**Complete the following**
[1] Answer these questions about the chess code review:
(a) Which helper function is not used in the make_move validation?
(b) Which two functions use recursion to handle illegal moves or positions?
(c) What message does ask_chess_coordinate print when the coordinates are invalid?
[2] Rewrite the stretch of the chess code review from "Prompts the user" through "8 - int(given[1]))", replacing "Invalid coordinates" with "Bad coordinates".
[3] Continue the chess code review from the point where it stops.

**Reading passage**
####
You have an is_empty helper function that you don't use in make_move validation. You also check that the user input fits into the board both in ask_chess_coordinate and in make_move. You can keep the validation in ask_chess_coordinate an remove it from make_move since it makes more sense to warn about such error this early.

Recursion

ask_chess_coordinate and human_player both use recursion to handle illegal moves/positions. But I don't see an interest to that as you’re not modifying their parameters. Using an explicit loop feels better here:

def ask_chess_coordinate(prompt):
    """
    Prompts the user for a square in chess coordinates and
    returns a `Point` object indicating such square.
    """
    while True:
        given = input(prompt)
        if not (given[0] in ALPHABET and given[1] in "12345678"):
            print("Invalid coordinates, [ex: b4, e6, a1, h8 ...]. Try again.")
        else:
            return Point(ALPHABET.index(given[0]), 8 - int(given[1]))

def human_player(board, turn):
    """
    Prompts a human player to make a move.
####
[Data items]
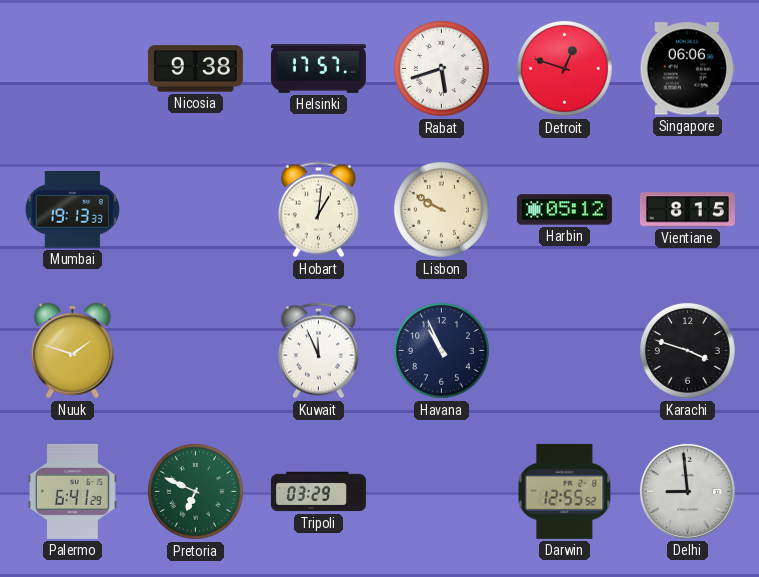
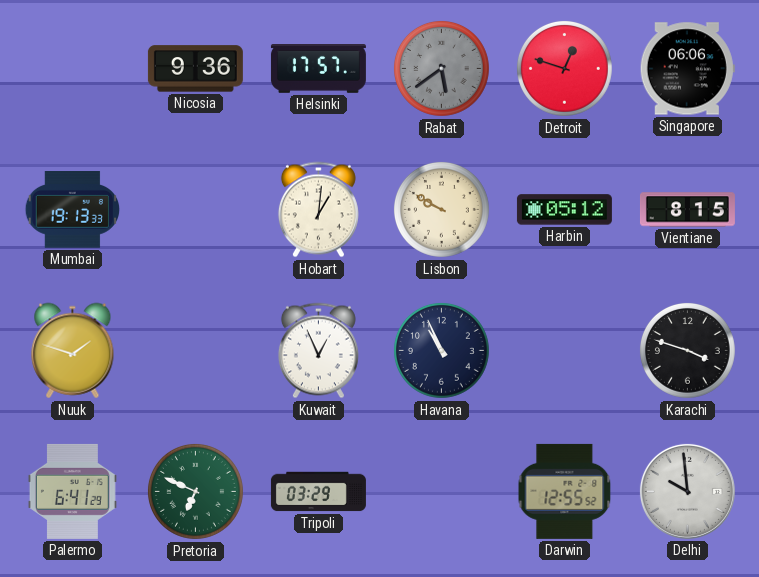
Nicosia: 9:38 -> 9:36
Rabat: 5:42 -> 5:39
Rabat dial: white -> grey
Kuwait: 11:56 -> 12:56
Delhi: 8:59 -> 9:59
####
**Answers by task**
[1]
(a) is_empty
(b) ask_chess_coordinate and human_player
(c) "Invalid coordinates, [ex: b4, e6, a1, h8 ...]. Try again."

[2]
Prompts the user for a square in chess coordinates and
    returns a `Point` object indicating such square.
    """
    while True:
        given = input(prompt)
        if not (given[0] in ALPHABET and given[1] in "12345678"):
            print("Bad coordinates, [ex: b4, e6, a1, h8 ...]. Try again.")
        else:
            return Point(ALPHABET.index(given[0]), 8 - int(given[1]))

[3]
    Also shows him the board to inform him about the
    current game state and validates the move as
    detailed in the main __doc__ section `Legality checks`
    """
    while True:
        print("{}'s Turn.\n".format("White" if turn else "Black"))
        print_board(board)
        start = ask_chess_coordinate("Start? ")
        end   = ask_chess_coordinate("End? ")
        print("\n\n")
        try:
            make_move(board, start, end, turn)
        except ValueError as e:
            print("Invalid move: {}".format(e))
        else:
            break

Unpacking

It is my personal taste, but I find unpacking sexier than indexing. You can use it in various places:

• ask_chess_coordinates (even though it makes it a bit more verbose :/)

  def ask_chess_coordinate(prompt):
      """
      Prompts the user for a square in chess coordinates and
      returns a `Point` object indicating such square.
      """
      while True:
          try:
              x, y = input(prompt)
              y = 8 - int(y)
          except ValueError:
              print("Invalid format. Expecting a letter and a digit [ex: b4, e6, a1, h8 ...].")
          else:
              if x not in ALPHABET and y not in range(BOARD_SIZE):
                  print("Coordinates out of bounds. Try again.")
              else:
                  return Point(ALPHABET.index(x), y)
  

• bishop_move:

  intermediates = list(takewhile(lambda x: x != end, (Point(start.x + x, start.y + y) for x, y in ps)))
  

• legal_by_delta:

  return end in (Point(start.x + x, start.y + y) for x, y in deltas)
  

You get the point.

sign

import math

def sign(x):
    return int(math.copysign(1, x))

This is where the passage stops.